Required work:
**1)** In the Spark notebook, what app name is given when the Spark session is built?
**2)** List every dependency that the Spark notebook imports with `$ivy`, including its version.
**3)** Resume the Spark notebook's code after its last line.

Page text:
• • • • • • •

In [1]:

import coursier._

interp.repositories() ++= Seq(MavenRepository("https://repo1.maven.org/maven2"))

Out[1]:

import coursier._

In [2]:

import $ivy.`org.apache.spark::spark-sql:2.3.1`
import $ivy.`sh.almond::almond-spark:0.4.0`
import $ivy.`com.github.julien-truffaut::monocle-core:1.5.0`
import $ivy.`com.github.julien-truffaut::monocle-macro:1.5.0`

import $ivy.`org.hablapps::spark-optics:0.1.0`

import org.apache.log4j.{Level, Logger}
Logger.getLogger("org").setLevel(Level.OFF)

import org.apache.spark.sql.functions._
import org.apache.spark.sql._

Out[2]:

import $ivy.$                                  

import $ivy.$                              

import $ivy.$                                               

import $ivy.$                                                


import $ivy.$                                             


import org.apache.log4j.{Level, Logger}

import org.apache.spark.sql.functions._

import org.apache.spark.sql._

In [3]:

val sparkSession = NotebookSparkSession.builder().master("local").appName("jupiter").getOrCreate()
sparkSession.sparkContext.setLogLevel("ERROR")

• • • • • • •

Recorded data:
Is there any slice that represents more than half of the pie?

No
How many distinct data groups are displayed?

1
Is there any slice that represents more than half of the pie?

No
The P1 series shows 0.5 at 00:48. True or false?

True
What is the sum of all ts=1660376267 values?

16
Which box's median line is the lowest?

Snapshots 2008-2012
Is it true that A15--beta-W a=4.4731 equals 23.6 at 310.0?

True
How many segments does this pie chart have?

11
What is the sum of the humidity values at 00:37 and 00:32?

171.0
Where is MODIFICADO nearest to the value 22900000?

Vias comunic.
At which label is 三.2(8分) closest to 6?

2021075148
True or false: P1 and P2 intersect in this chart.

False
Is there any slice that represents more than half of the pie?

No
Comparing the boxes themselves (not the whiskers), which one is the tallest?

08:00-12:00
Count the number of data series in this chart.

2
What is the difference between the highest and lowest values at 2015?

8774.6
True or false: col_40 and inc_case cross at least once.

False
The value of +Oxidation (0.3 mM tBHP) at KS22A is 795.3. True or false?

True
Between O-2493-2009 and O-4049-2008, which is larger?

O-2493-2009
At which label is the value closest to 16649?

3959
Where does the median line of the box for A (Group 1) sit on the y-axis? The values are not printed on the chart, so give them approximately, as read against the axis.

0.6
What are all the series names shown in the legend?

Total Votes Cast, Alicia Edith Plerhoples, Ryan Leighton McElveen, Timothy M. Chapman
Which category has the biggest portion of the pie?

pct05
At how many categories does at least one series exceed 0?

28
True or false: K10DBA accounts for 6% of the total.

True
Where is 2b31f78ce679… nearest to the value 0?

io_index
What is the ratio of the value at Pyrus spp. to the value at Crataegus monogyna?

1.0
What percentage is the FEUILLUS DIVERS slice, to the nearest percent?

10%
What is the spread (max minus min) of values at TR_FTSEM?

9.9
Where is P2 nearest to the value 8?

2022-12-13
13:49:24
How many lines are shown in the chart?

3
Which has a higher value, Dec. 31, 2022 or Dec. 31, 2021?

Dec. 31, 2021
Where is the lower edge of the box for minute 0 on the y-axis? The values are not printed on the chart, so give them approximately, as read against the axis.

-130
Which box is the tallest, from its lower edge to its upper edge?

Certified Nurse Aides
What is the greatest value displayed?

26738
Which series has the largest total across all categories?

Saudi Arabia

• • • • • • •

Per-task outputs:
**1)** The app name is "jupiter".

**2)**
- org.apache.spark::spark-sql:2.3.1
- sh.almond::almond-spark:0.4.0
- com.github.julien-truffaut::monocle-core:1.5.0
- com.github.julien-truffaut::monocle-macro:1.5.0
- org.hablapps::spark-optics:0.1.0

**3)**
Loading spark-stubs
Getting spark JARs
Creating SparkSession

Using Spark's default log4j profile: org/apache/spark/log4j-defaults.properties

Spark UI

Out[3]:

sparkSession: SparkSession = org.apache.spark.sql.SparkSession@34c7457e

In [4]:

org.apache.spark.sql.catalyst.encoders.OuterScopes.addOuterScope(this)
case class Street(number: Int, name: String)
case class Address(city: String, street: Street)
case class Company(name: String, address: Address)
case class Employee(name: String, company: Company)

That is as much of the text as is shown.